■ Problem details:
From the first entry to the last, restate everything word for word and exclude pictures.

■ Records to use:
════════════════════

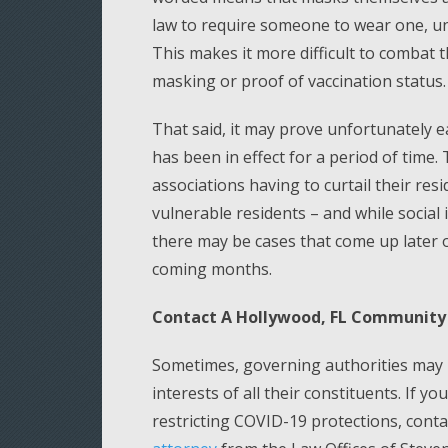
law to require someone to wear one, un
This makes it more difficult to combat 
masking or proof of vaccination status.
That said, it may prove unfortunately e
has been in effect for a period of time
associations having to curtail their resi
vulnerable residents – and while social 
there may be cases that come up later o
coming months.
Contact A Hollywood, FL Community 
Sometimes, governing authorities may m
interests of all their constituents. If 
restricting COVID-19 protections, cont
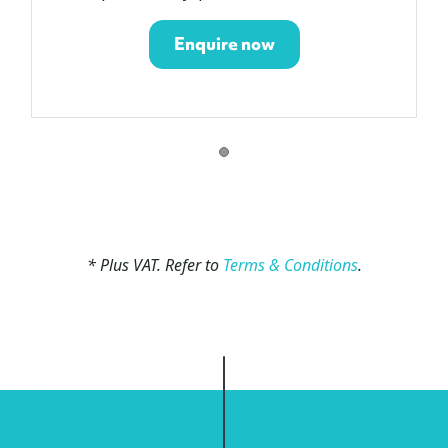
Enquire now
* Plus VAT. Refer to
Terms & Conditions
.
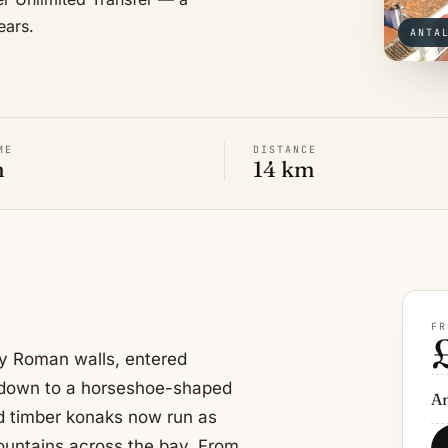
ears.
ANTA
ME
DISTANCE
n
14 km
FR
by Roman walls, entered
 down to a horseshoe-shaped
An
ed timber konaks now run as
Mountains across the bay. From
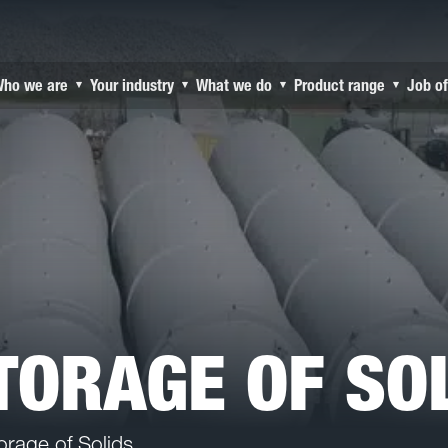
ho we are
Your industry
What we do
Product range
Job of
▾
▾
▾
▾
STORAGE OF SO
orage of Solids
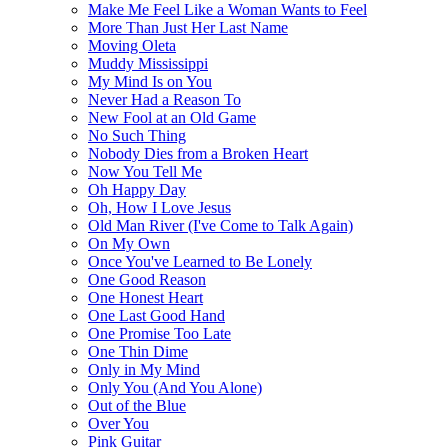
Make Me Feel Like a Woman Wants to Feel
More Than Just Her Last Name
Moving Oleta
Muddy Mississippi
My Mind Is on You
Never Had a Reason To
New Fool at an Old Game
No Such Thing
Nobody Dies from a Broken Heart
Now You Tell Me
Oh Happy Day
Oh, How I Love Jesus
Old Man River (I've Come to Talk Again)
On My Own
Once You've Learned to Be Lonely
One Good Reason
One Honest Heart
One Last Good Hand
One Promise Too Late
One Thin Dime
Only in My Mind
Only You (And You Alone)
Out of the Blue
Over You
Pink Guitar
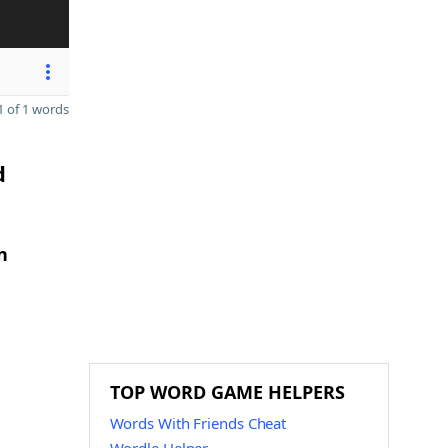
 of 1 words
d
n
TOP WORD GAME HELPERS
Words With Friends Cheat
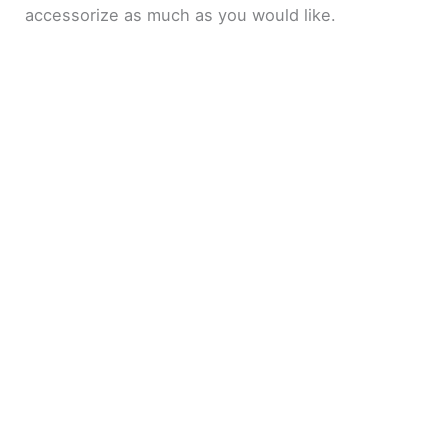
accessorize as much as you would like.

════════════════════

■ Response to the exercise:
law to require someone to wear one, un
This makes it more difficult to combat 
masking or proof of vaccination status.
That said, it may prove unfortunately e
has been in effect for a period of time
associations having to curtail their resi
vulnerable residents – and while social 
there may be cases that come up later o
coming months.
Contact A Hollywood, FL Community 
Sometimes, governing authorities may m
interests of all their constituents. If 
restricting COVID-19 protections, cont
Enquire now
* Plus VAT. Refer to
Terms & Conditions
.
ears.
ANTA
ME
DISTANCE
n
14 km
FR
by Roman walls, entered
 down to a horseshoe-shaped
An
ed timber konaks now run as
Mountains across the bay. From
ho we are
Your industry
What we do
Product range
Job of
▾
▾
▾
▾
STORAGE OF SO
orage of Solids
Make Me Feel Like a Woman Wants to Feel
More Than Just Her Last Name
Moving Oleta
Muddy Mississippi
My Mind Is on You
Never Had a Reason To
New Fool at an Old Game
No Such Thing
Nobody Dies from a Broken Heart
Now You Tell Me
Oh Happy Day
Oh, How I Love Jesus
Old Man River (I've Come to Talk Again)
On My Own
Once You've Learned to Be Lonely
One Good Reason
One Honest Heart
One Last Good Hand
One Promise Too Late
One Thin Dime
Only in My Mind
Only You (And You Alone)
Out of the Blue
Over You
Pink Guitar
 of 1 words
d
n
TOP WORD GAME HELPERS
Words With Friends Cheat
accessorize as much as you would like.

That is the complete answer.